Bonkers, that is. Paul Pogba has been deployed in every single position across midfield and except for the occasional game where he silences his detractors, he goes missing more than the wallet does on Saturday mornings.
Where was Paul Pogba last night? Some days, a player is just supposed to keep things simple. Pogba is not keeping things simple in the middle. He is not facilitating easy movement of the ball. Fred is doing that. But Pogba offers nothing incisive going forward. He drifted wide at times and seemed to uninterested to get into the thick of things.
If this is the Paul Pogba that the United fans are going to see over the course of the season, I hardly think they’d mind if he decides to ship out to Camp Nou at the end of the campaign.

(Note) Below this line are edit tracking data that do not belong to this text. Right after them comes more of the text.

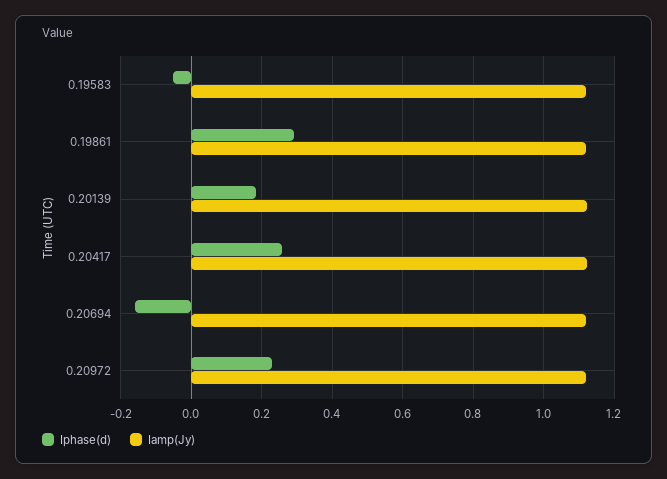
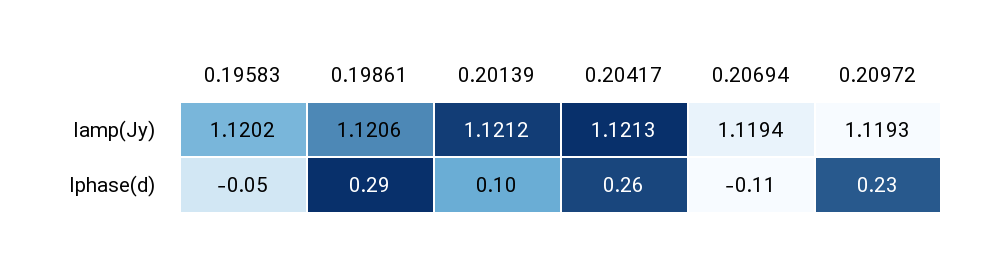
  {
    "Iphase(d)": {
      "0.19583": -0.05,
      "0.19861": 0.29,
-     "0.20139": 0.18,
+     "0.20139": 0.1,
      "0.20417": 0.26,
-     "0.20694": -0.16,
+     "0.20694": -0.11,
      "0.20972": 0.23
    },
    "Iamp(Jy)": {
      "0.19583": 1.1202,
      "0.19861": 1.1206,
      "0.20139": 1.1212,
      "0.20417": 1.1213,
      "0.20694": 1.1194,
      "0.20972": 1.1193
    }
  }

At the same time, Romelu Lukaku’s form is worrying. Lukaku’s first touch issues are still pretty much there. His passing is erratic and worst of all, his composure in front of goal seems to be evaporating faster than water bodies on the equator.

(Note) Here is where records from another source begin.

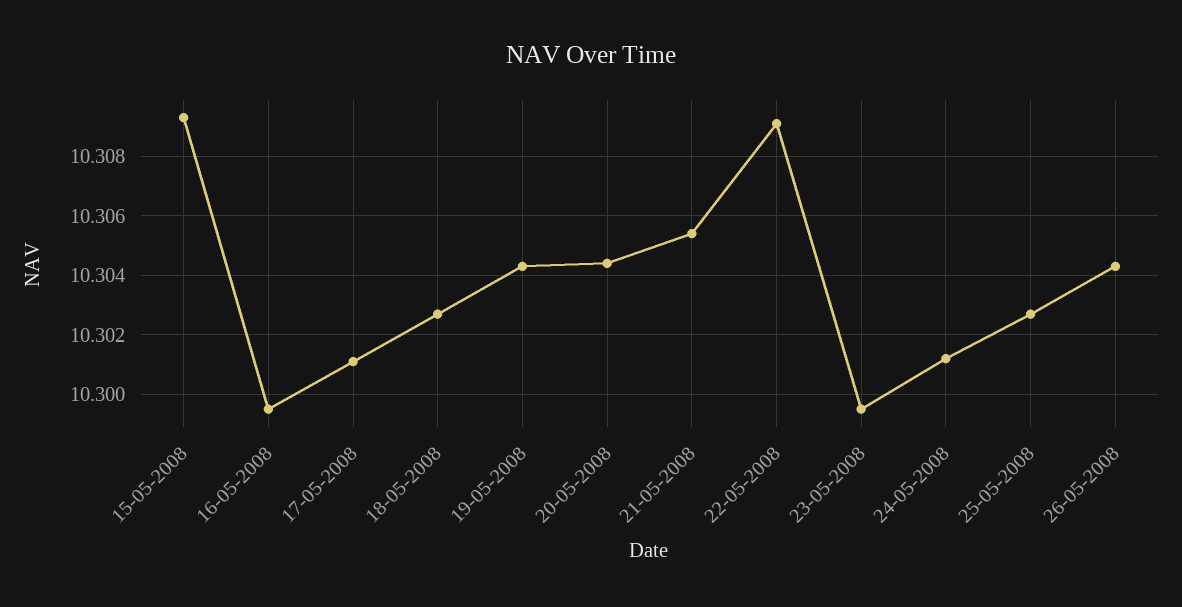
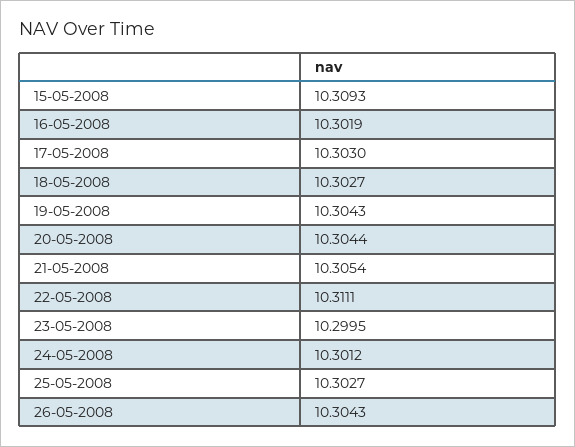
  {
    "15-05-2008": 10.3093,
-   "16-05-2008": 10.2995,
+   "16-05-2008": 10.3019,
-   "17-05-2008": 10.301,
+   "17-05-2008": 10.303,
    "18-05-2008": 10.3027,
    "19-05-2008": 10.3043,
    "20-05-2008": 10.3044,
    "21-05-2008": 10.3054,
-   "22-05-2008": 10.309,
+   "22-05-2008": 10.3111,
    "23-05-2008": 10.2995,
    "24-05-2008": 10.3012,
    "25-05-2008": 10.3027,
    "26-05-2008": 10.3043
  }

He missed the open goal after laying claim to a horrendous backpass from Danny Rose. He then went on to miss the goal from a not so tight angle. He scuffed yet another chance a bit later. Lukaku’s only good moment in the match came when he forced Lloris into making a good save moments after Spurs had taken the lead.

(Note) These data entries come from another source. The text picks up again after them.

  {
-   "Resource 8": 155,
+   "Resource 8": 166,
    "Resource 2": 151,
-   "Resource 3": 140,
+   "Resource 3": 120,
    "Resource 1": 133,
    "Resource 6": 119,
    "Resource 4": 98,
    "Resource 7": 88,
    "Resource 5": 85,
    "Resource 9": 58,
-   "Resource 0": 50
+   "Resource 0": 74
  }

The fans know that Lukaku and Pogba are two young players who can lead. They are leaders and they need to show that they will do it for the Red Devils. Forget about the last summer. Forget about the next. The focus has to be on the present.
#2 Pochettino planned the Spurs onslaught to perfection
Manchester United were the better team in the first half, simply put. However, that means nothing. Pochettino studied how Herrera was struggling at the back and pegged his full backs back and asked Lucas Moura and Eriksen to make runs to stretch United’s back 3 and it worked wonders.
Spurs’ first goal came after Eriksen’s cross was cleared for a corner. Their second came from the Dane’s cross that was collected and slotted home by Lucas Moura. Pochettino, well aware of United’s deficiency in defence, asked his players to be more direct and this bore fruit as Lucas Moura shredded Smalling to bits before scoring past De Gea to wrap up the game.
While Spurs’ quality shone through when the time came, that of United’s seemed non-existent.
#1 Jose’s taking no prisoners and the loss is more on the players than him
Many will fault Jose’s team selection and tactics for the loss. Playing Herrera in central defence was not a great decision and it backfired. But how can the manager be faulted if Phil Jones refused to keep Kane in his sight and jump when the corner delivery came in order to, at least, put the striker off from getting a clean go at it?
This might be a very divisive opinion. But there was more fluidity about United’s attack. The stagnancy was quelled to an extent. Luke Shaw was electric down the left flank and the midfield looked like a cohesive unit for once.
How can Jose Mourinho be faulted for Romelu Lukaku missing with the goal gaping? If Chris Smalling could not do his basics right and bully Lucas Moura off the ball and instead got dragged about like a rag doll, is the manager really to blame?
Jose Mourinho couldn’t have been more clearer that he needed a new centre-back. With every passing game, we’re understanding the gravity of the problem. None of Manchester United’s centre-backs can be trusted. Heck, I can’t imagine them having a half decent season with the defenders they have in their lineup.
Victor Lindelof is a bag of nerves and almost cost United another goal last night. Phil Jones has picked up yet another injury. Smalling was good in parts but his forward passing is still the stuff of nightmares. Rojo is not even in the picture. Eric Bailly acts as though he’s banished all the defensive lessons he’s ever taken from his thought.
If I were Jose Mourinho, I’d be just as worried and displeased right now.